News flash: The amount of data in the world is growing. Your business data is exploding. But here’s the real news flash: Not all data is created equal. The data contained in Word docs and PowerPoints is vastly different than point-of-sale data or a phone number directory. Data is classified as structured data vs. unstructured data and each classification has bearing on how it is collected, processed and analyzed.
Structured Data vs. unstructured data
Structured data — or quantitative data — is the type of data that fits nicely into a relational database. It’s highly organized and easily analyzed. Most IT staff are used to working with structured data.
When you think of structured data, think of things that would sit nicely in a spreadsheet. Examples include:
- Phone numbers
- ZIP codes
- Customer names
- Product inventories
- Point-of-sale (POS) transaction information
Unstructured data — or qualitative data — is just the opposite. It doesn’t fit nicely into a spreadsheet or database. It can be textual or non-textual. It can be human- or machine-generated.
Examples of unstructured data include:
- Media: Audio and video files, images
- Text files: Word docs, PowerPoint presentations, email, chat logs
- Email: There’s some internal metadata structure, so it’s sometimes called semi-structured, but the message field is unstructured and difficult to analyze with traditional tools.
- Social Media: Data from social networking sites like Facebook, Twitter and LinkedIn
- Mobile data: Text messages, locations
- Communications: Chat, call recordings
The Problem with unstructured data
Here’s the two-fold, compounding problem… Unstructured data is important. The volume of unstructured data is growing — and that growth is accelerating. Right now, experts suggest that anywhere from 80-90% of data is unstructured. Check out this graph from IDC:
If unstructured data was of minimal importance, then it wouldn’t really matter how much of it there was. But there is value in unstructured data. There’s intelligence contained in those sales proposals and interesting facts and figures in those PowerPoint presentations. There’s a dollar amount attached to those geospatial images for oil and gas companies.

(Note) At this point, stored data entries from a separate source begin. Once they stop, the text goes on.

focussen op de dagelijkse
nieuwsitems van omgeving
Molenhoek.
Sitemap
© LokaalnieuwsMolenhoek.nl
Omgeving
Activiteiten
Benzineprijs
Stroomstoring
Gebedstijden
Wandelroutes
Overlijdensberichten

With an intelligent information management (IIM) platform like M-Files, unstructured data becomes accessible, searchable and available. By applying structure in the form of metadata, companies render that information relevant. Metadata is the key to the castle. It describes what the data is, how it relates to other data, key data points within documents and where in a particular business process that data fits.
When unstructured data is accessible, searchable, available and relevant, it is converted into information that an enterprise can use to make better decisions. Organizations can essentially exploit the power of unstructured data with an IIM platform.
Add to that artificial intelligence and machine learning and you have a powerful transformation happening with unstructured data. Several artificial intelligence (AI) technologies are arriving just in time to help companies automatically add structure to their data. For example:
- Natural language processing to extract key data points and ultimately assign meaning to business documents, emails, journal articles, and social media posts
- Pattern recognition algorithms to identify people, animals, or other objects in digital images and videos
- Speech-to-text conversion to convert audio speech and audio extracted from video into searchable text
So when it comes to structured data vs. unstructured data, M-Files delivers on all of the above with an intelligent information management platform enabled by artificial intelligence. You’ll have to address the problem of unstructured data eventually. In a very real sense, sooner is better than later in this case.